Stored items from a collection:
⁂

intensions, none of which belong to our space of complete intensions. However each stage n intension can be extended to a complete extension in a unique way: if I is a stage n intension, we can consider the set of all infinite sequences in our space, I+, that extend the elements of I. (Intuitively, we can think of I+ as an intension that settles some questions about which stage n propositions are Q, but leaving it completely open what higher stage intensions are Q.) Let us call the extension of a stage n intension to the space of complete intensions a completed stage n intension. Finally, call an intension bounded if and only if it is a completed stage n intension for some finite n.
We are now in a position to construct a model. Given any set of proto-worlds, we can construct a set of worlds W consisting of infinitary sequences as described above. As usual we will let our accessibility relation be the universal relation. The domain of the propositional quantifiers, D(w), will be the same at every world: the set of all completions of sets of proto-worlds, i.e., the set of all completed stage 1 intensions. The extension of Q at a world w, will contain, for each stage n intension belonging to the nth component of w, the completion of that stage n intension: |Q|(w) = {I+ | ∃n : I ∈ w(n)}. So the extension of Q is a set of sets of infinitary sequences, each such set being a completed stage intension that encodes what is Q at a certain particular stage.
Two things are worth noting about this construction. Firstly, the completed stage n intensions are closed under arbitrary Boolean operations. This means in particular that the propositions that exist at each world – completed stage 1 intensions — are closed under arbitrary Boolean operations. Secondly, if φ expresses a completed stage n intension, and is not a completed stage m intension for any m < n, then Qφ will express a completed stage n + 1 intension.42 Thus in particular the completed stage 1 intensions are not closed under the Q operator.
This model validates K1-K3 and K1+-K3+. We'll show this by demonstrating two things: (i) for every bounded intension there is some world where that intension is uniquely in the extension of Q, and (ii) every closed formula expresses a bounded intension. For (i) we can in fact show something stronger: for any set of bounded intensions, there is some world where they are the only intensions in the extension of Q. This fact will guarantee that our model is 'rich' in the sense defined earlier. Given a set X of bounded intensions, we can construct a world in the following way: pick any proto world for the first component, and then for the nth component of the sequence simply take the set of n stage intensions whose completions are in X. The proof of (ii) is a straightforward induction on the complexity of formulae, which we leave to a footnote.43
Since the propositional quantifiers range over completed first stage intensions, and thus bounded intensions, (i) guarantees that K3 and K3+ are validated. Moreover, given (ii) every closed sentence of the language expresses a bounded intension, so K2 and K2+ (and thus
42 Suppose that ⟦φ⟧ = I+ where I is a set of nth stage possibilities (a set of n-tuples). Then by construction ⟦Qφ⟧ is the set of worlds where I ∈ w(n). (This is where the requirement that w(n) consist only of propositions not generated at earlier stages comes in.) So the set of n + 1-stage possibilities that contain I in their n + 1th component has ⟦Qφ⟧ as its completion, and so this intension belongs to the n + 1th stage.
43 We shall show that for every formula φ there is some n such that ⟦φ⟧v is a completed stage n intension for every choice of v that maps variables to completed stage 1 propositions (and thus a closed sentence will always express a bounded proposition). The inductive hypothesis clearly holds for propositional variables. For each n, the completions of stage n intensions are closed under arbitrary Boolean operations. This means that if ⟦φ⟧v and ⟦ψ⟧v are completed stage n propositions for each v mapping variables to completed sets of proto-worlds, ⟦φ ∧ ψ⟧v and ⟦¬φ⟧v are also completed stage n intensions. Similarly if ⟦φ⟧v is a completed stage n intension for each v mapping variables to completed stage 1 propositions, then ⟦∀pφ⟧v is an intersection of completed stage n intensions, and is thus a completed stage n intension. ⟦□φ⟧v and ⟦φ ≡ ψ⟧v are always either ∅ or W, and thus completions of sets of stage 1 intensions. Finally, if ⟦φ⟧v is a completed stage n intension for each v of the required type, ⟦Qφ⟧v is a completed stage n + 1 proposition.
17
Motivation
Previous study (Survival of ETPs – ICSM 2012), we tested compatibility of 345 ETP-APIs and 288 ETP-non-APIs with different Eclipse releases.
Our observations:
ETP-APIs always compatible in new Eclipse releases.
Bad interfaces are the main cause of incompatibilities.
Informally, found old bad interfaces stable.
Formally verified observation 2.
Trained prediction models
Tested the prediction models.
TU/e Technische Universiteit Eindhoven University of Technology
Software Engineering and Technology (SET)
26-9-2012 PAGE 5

⁂

» Exercise
For this exercise, reproduce exactly each line from the one containing "ETP-APIs always compatible" through the last line of the data, and no others.

» Result of this task
ETP-APIs always compatible in new Eclipse releases.
Bad interfaces are the main cause of incompatibilities.
Informally, found old bad interfaces stable.
Formally verified observation 2.
Trained prediction models
Tested the prediction models.
TU/e Technische Universiteit Eindhoven University of Technology
Software Engineering and Technology (SET)
26-9-2012 PAGE 5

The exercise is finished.